According to the occupancy report of the Delhi Urban Shelter Improvement Board (DUSIB), there are 296 shelter homes, including four isolation centres. The original capacity is 19,734, while the revised capacity (revised after mattresses on the floor were replaced by beds) is 9,100. The report shows 7,927 beds were occupied as on December 28. Soon, the DUSIB will add 60 new temporary shelter homes. DUSIB member Bipin Rai said 60 more tents will be installed at several locations across the city by the end of this week. “About 1,200 beds will be added then and DUSIB is also working to rehabilitate homeless people to shelter homes. The problem is that despite many efforts, people do not want to stay in shelter homes. They just refuse to come or will sneak out from the tents and sleep on footpaths.
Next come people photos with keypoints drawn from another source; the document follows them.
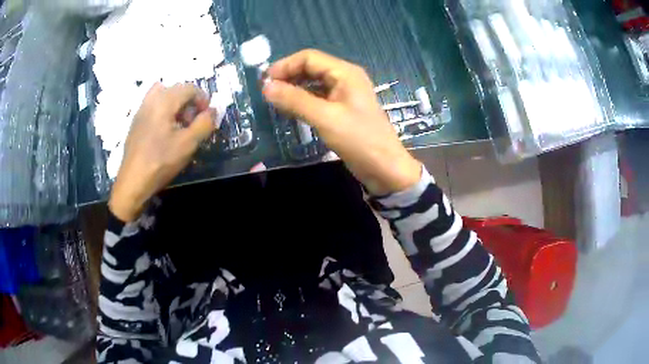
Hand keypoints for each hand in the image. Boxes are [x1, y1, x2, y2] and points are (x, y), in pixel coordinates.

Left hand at [109, 83, 217, 221]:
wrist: (133, 181)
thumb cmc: (160, 161)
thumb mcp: (188, 144)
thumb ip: (204, 123)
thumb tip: (213, 111)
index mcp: (164, 101)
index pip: (189, 88)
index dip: (202, 99)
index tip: (207, 117)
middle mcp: (151, 100)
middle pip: (176, 89)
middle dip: (189, 102)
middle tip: (193, 123)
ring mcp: (141, 110)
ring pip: (163, 96)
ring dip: (175, 105)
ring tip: (179, 125)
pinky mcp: (136, 123)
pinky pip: (153, 106)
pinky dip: (163, 112)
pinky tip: (165, 133)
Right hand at [263, 50, 421, 194]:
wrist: (385, 168)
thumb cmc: (359, 140)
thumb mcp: (325, 118)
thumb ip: (295, 100)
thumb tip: (266, 87)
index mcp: (345, 73)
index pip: (309, 58)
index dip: (285, 65)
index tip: (264, 81)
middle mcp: (345, 78)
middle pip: (311, 68)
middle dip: (288, 76)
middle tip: (267, 91)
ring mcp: (345, 94)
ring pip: (314, 83)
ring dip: (294, 88)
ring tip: (275, 100)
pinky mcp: (343, 109)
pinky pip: (319, 97)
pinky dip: (303, 100)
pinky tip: (291, 109)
Secondly, many people seen sleeping on footpaths comes from Rajasthan, MP, UP and nearby states for just  20 days from December 25 to January 15 days because during this time, people donate food, money, clothes to the homeless.”

Rai acknowledged there is a lack of space near AIIMS and Safdarjung Hospital since the DUSIB can only install tents on PWD land. “We have space issue outside AIIMS. It is responsibility of the hospital to provide beds or another facility for visitors or family members to stay. We have written to the authority to give us space for temporary tents or a place where we can construct a permanent building or homes for patients and people sleeping on roads and footpaths,” he said.